→ Excerpt provided
German art historian

Henry Keazor (born 4 March 1965) is a German art historian. He is a professor of art history at Heidelberg University.

==Career==
Keazor studied art history, German literature, musicology and philosophy at the Heidelberg University and at the Sorbonne in Paris. In 1996 obtained his doctoral title with a Ph.D. dissertation on the French Baroque painter Nicolas Poussin. From 1996 to 1999, he was first fellow and then Scientific Assistant at the Istituto Germanico/Kunsthistorisches Institut in Florence. Afterwards, from 1999 to 2005, he was assistant professor at the Kunstgeschichtliches Institut of the Goethe University Frankfurt, where he did his habilitation in 2005 with a research thesis on the pictorial reform of the Early modern painter’s family of the Carracci from Bologna. Directly afterwards Keazor became guest professor at the Johannes Gutenberg University of Mainz before he then, from 2006 on, got the Heisenberg-fellowship of the German Research Foundation (Deutsche Forschungsgemeinschaft: DFG). Eventually, in September 2008, he was appointed Chair of Art History at Saarland University.

In September 2012, Keazor changed to the Institut für Europäische Kunstgeschichte of the Heidelberg University where he assumed the succession of Raphael Rosenberg, whose post, the professorship of early modern and contemporary art history, had been vacant since 2009. At the same time, he also began to in the executive board of the Arts Council of Heidelberg (Heidelberger Kunstverein). Since 2015, he is a full member of the Heidelberg Academy of Sciences (Heidelberger Akademie der Wissenschaften).

In 2020 Keazor – among other for his publications on Nicolas Poussin and Jean Nouvel – was awarded with the "Prix du Rayonnement de la langue et de la littérature françaises" of the Académie française, which is given to French and foreign personalities for outstanding services to the French language and literature.

→ Material provided
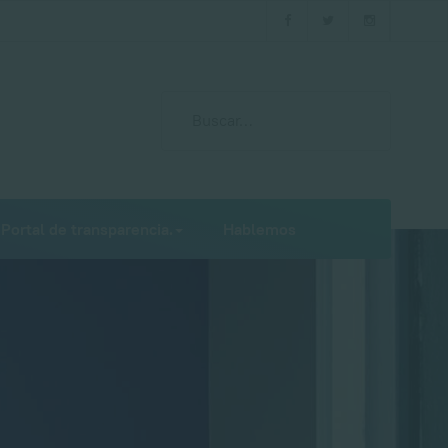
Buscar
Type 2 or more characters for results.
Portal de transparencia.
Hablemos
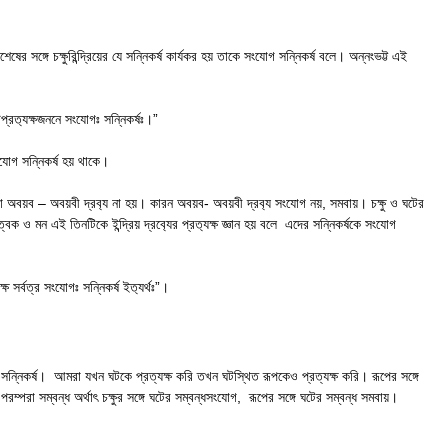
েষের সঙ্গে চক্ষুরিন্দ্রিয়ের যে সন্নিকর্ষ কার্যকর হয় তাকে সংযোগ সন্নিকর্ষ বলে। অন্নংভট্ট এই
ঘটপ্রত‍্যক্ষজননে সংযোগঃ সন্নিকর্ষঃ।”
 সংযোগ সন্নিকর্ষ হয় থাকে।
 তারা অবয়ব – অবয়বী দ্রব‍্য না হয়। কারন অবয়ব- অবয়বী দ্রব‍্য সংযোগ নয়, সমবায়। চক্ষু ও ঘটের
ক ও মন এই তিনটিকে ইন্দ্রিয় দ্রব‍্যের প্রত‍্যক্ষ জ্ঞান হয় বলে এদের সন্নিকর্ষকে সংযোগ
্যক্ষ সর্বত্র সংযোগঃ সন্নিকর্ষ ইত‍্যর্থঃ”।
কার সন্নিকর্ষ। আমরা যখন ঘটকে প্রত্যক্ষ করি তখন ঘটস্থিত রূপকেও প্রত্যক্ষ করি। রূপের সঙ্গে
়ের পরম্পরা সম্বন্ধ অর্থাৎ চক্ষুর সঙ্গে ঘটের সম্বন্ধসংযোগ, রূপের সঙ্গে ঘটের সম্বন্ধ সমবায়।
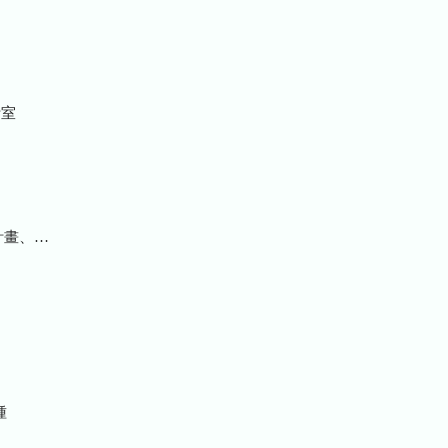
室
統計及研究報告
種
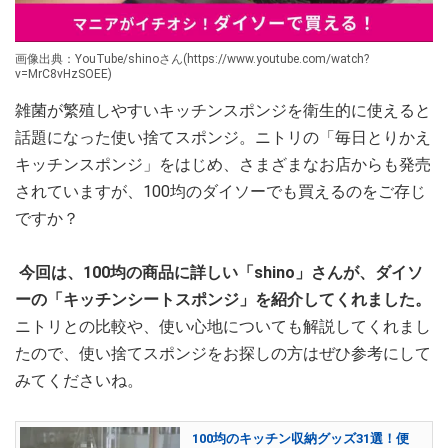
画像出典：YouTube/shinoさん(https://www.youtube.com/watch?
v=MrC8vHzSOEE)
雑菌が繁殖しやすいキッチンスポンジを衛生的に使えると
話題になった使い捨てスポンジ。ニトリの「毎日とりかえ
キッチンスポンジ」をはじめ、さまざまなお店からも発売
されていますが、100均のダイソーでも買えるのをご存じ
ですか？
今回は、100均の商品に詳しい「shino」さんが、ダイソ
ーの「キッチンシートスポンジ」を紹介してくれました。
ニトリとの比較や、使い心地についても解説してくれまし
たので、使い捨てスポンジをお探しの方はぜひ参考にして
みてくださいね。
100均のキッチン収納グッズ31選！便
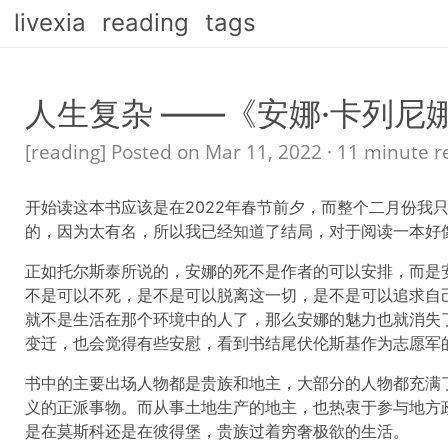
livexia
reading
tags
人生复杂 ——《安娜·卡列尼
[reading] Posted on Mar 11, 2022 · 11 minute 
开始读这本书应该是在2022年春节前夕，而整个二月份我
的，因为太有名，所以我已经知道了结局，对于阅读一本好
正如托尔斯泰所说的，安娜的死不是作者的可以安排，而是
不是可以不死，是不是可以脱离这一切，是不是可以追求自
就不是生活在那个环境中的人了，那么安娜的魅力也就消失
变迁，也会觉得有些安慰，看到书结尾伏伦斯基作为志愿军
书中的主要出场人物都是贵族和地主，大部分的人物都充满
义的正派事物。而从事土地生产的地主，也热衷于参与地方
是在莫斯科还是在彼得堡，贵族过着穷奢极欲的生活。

→ What this exercise asks
**a.** In the excerpt about Henry Keazor, which subjects did he study at Heidelberg University and the Sorbonne? List them all.
**b.** Reproduce the part of the excerpt about Henry Keazor starting with "In September 2012, Keazor" and going on through "Akademie der Wissenschaften).".
The entries have nothing to do with what is asked here.

→ Per-task answers
**a.** Art history, German literature, musicology, and philosophy.

**b.**
In September 2012, Keazor changed to the Institut für Europäische Kunstgeschichte of the Heidelberg University where he assumed the succession of Raphael Rosenberg, whose post, the professorship of early modern and contemporary art history, had been vacant since 2009. At the same time, he also began to in the executive board of the Arts Council of Heidelberg (Heidelberger Kunstverein). Since 2015, he is a full member of the Heidelberg Academy of Sciences (Heidelberger Akademie der Wissenschaften).